At Step 215, a cut through procedure is performed from the top side to the bottom side of the molded array 228 to form individual/discrete semiconductor packages 232. A tool 230, such as a saw, is used to fully cut the molded array 228 to singulate the semiconductor packages 232. Each of the plurality of semiconductor devices 232 is similarly configured at the semiconductor device 100. The singulated semiconductor packages 232 are generally tested, subjected to stress, and tested again to ensure reliability and to filter out non passing or non standard units.

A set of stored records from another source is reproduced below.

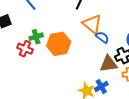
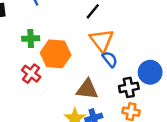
red cross: (25, 49) -> (31, 74), moved
brown triangle: (108, 64) -> (87, 89), moved

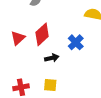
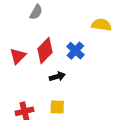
blue cross: (76, 42) -> (75, 51), moved

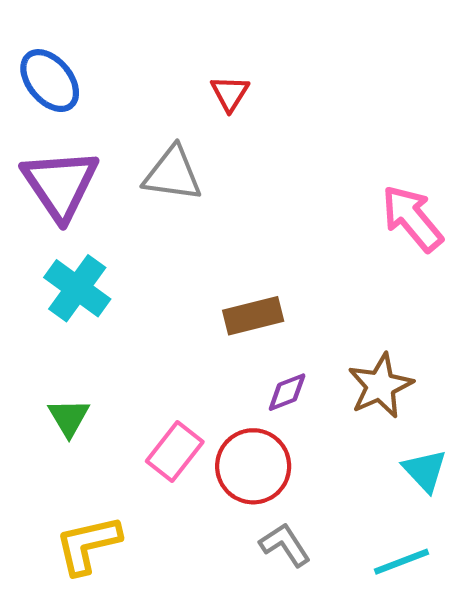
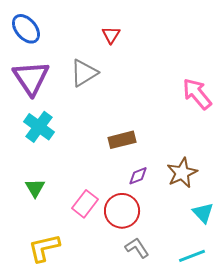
gray triangle: (173, 174) -> (84, 73), turned -40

Returning to FIG. 1, the unnatural surface roughness 106a of the top surface of the first molding compound 106 creates the locking feature to a following compound molding process. The first molding compound 106 comprises compound fillers 106a and compound resin 106b. The roughness 106a is created at least by the compound fillers 106a, which provides anchor points for the second molding compound 108. The adhesion between the two molding compounds 106, 108 is stronger than the adhesion when the top surface of first molding compound 106 is untreated (e.g., not roughened).

Although one package type is discussed above in FIGS. 1 and 2, different package types are contemplated and can be formed using the discussed molding compound surface preparation techniques. It should also be understood that even though the discussed molding compound surface preparation pertains to multi-molding compound layers, a surface(s) of a molding compound can also be prepared accordingly for adhesion with a metal layer. An exemplary molding compound to metal layer adhesion is discussed in the co-pending U.S. patent application Ser. No. 15/167,757, entitled “A Semiconductor Package with Plated Metal Shielding and a Method thereof,” filed on May 27, 2016, which is hereby incorporated by reference in its entirety.

The present invention has been described in terms of specific embodiments incorporating details to facilitate the understanding of principles of construction and operation of the invention. Such reference herein to specific embodiments and details thereof is not intended to limit the scope of the claims appended hereto. It is readily apparent to one skilled in the art that other various modifications can be made in the embodiment chosen for illustration without departing from the spirit and scope of the invention as defined by the claims.